We are cultural-learning intelligences, coevolved biologically and culturally to build up a huge component of our nature-manipulation and group-organization toolkits from observing others of our species, and thus learning the accumulated cultural patterns of past ages.
We are, overwhelmingly, collectively an anthology intelligence: smart not because each of us is smart, but because we can and do learn from, teach, and communicate with others at a furious rate.
We are also a time-binding anthology intelligence: not just us around here who are now thinking, but also our predecessors thinking in the past. That is what gives us our smarts, and allows us to survive.
Since the invention of writing 5000 years ago, the time-binding-ness of our anthology-intelligence nature has been amped up by a full order of magnitude. Our knowledge from the past is not just embedded in present-day cultural patterns, but is also via direct communication from them to us, as we take durable squiggles and from them spin-up and run on our wetware sub-Turing instantiations of the human minds that made the squiggles.
Our intelligence on an individual level is quite limited. We find it very hard to think except in terms of narratives: those narratives usually taking the form of cause and effect, of journeys forward through space, and of sin and retribution, nemesis and hubris. Thoughts that do not fall into those patterns are very hard for us to have, and very very hard for us to communicate to others.
Thus we should not expect our anthology intelligence to get things right.
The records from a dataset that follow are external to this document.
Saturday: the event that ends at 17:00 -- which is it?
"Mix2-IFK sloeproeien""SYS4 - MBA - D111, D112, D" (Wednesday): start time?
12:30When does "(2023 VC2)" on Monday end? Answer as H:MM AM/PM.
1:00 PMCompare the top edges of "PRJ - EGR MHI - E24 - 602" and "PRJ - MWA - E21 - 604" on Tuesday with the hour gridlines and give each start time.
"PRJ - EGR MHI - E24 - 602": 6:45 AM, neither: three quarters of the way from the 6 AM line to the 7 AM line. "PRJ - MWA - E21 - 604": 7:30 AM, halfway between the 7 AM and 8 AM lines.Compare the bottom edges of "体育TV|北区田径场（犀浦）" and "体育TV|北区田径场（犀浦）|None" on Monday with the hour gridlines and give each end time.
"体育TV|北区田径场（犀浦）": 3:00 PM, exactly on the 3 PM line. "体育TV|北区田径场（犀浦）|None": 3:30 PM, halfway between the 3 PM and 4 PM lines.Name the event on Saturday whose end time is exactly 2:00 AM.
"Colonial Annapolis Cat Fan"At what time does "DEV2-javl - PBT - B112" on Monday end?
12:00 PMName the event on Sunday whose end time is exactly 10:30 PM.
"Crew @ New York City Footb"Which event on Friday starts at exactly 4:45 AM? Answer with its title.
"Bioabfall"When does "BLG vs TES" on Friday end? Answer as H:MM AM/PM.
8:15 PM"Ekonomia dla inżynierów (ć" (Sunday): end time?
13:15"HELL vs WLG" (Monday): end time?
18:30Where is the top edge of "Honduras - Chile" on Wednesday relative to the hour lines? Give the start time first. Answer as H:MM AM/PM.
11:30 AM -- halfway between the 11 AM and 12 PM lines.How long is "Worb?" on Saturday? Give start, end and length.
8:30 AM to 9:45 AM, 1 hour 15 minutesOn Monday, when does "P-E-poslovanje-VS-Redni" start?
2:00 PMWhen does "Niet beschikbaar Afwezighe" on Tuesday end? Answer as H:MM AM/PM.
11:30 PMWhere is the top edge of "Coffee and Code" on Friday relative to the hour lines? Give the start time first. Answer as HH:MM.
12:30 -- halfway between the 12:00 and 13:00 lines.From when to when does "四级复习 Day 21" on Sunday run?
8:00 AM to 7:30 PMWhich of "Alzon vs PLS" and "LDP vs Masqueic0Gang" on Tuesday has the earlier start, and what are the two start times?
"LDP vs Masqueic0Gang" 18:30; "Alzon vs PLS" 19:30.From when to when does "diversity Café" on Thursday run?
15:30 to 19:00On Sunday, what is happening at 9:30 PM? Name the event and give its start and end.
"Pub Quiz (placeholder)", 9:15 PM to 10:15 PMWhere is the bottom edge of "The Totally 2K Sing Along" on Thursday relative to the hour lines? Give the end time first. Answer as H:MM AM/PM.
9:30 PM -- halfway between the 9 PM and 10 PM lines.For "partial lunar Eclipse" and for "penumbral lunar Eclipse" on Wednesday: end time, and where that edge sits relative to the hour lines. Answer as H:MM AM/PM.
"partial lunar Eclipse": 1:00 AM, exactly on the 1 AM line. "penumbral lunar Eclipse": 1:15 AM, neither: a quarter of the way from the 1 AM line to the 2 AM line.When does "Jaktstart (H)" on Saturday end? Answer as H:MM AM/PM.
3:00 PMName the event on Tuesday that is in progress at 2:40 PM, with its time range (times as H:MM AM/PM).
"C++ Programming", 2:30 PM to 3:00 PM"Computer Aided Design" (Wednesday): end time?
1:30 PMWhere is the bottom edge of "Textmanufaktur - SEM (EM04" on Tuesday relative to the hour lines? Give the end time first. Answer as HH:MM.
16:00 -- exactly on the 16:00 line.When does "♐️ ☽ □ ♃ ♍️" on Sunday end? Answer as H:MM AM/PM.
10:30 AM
It can get things right in an awesome and mindbending way. But large groups of people can also get things very very wrong and persist in error to a remarkable degree.
Given how incompetent most of us must be in most of the work that our culture has the knowledge to have somebody do, our prosperity—nay, our survival—depends on establishing a cooperative division of labor. We both divide labor and also induce ourselves to cooperate by being primed to form and reinforce social bonds based not on grooming each other to remove parasites (as other monkeys do), and not by mock-mounting each other in para-reproductive activity (as canids do), but rather via forming gift-exchange relationships.
With the invention of money, all of a sudden each of our individual social gift-exchange networks changes from having to be a long-term close-relationship network (limited only to our close kin, our immediate neighbors, and our good friends—and not all of those). All of a sudden our potential division of labor expands to encompass every single other human in the world. This has powerful consequences for us as an anthology intelligence devoted to organizing our selves and manipulating nature.
At some point I recommend reading "Baboon Metaphysics." I may have mentioned it before. It's well outside the range of what you need for your present purposes, or anything you would want to teach, but it is enlightening. Worth making it out of the "read some day" pile and into the "read in finite time" pile. I also enjoyed "Masters of the Planet," particularly the last chapter, but I suspect you've pretty much covered that in other reading, maybe in multiple iterations. The title is rather more triumphalist than the book.
One other thought about gift exchange. Money makes gift exchange possible on a much wider scope, and also violates the limit (about 150) of relationships that any individual can track. Which contributes, it seems to me, to atomization and alienation. The internet has depersonalized this even more. When a retailer doesn't look the customer in the eyes at the checkout, they seem to be a lot more willing to pull shenanigans.